Copy out the text lines from every one of the records below, word for word, and leave the pictures out.
▬▬▬
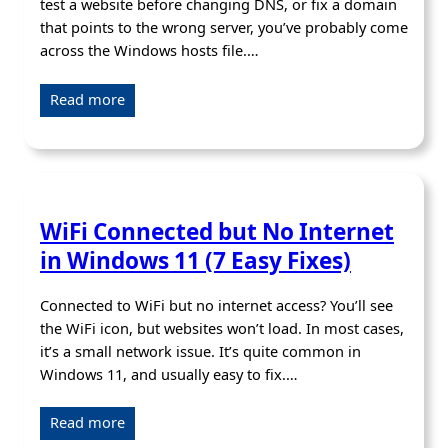
test a website before changing DNS, or fix a domain
that points to the wrong server, you’ve probably come
across the Windows hosts file.…
Read more
WiFi Connected but No Internet
in Windows 11 (7 Easy Fixes)
Connected to WiFi but no internet access? You’ll see
the WiFi icon, but websites won’t load. In most cases,
it’s a small network issue. It’s quite common in
Windows 11, and usually easy to fix.…
Read more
▬▬▬
Expected answer>
test a website before changing DNS, or fix a domain
that points to the wrong server, you’ve probably come
across the Windows hosts file.…
Read more
WiFi Connected but No Internet
in Windows 11 (7 Easy Fixes)
Connected to WiFi but no internet access? You’ll see
the WiFi icon, but websites won’t load. In most cases,
it’s a small network issue. It’s quite common in
Windows 11, and usually easy to fix.…
Read more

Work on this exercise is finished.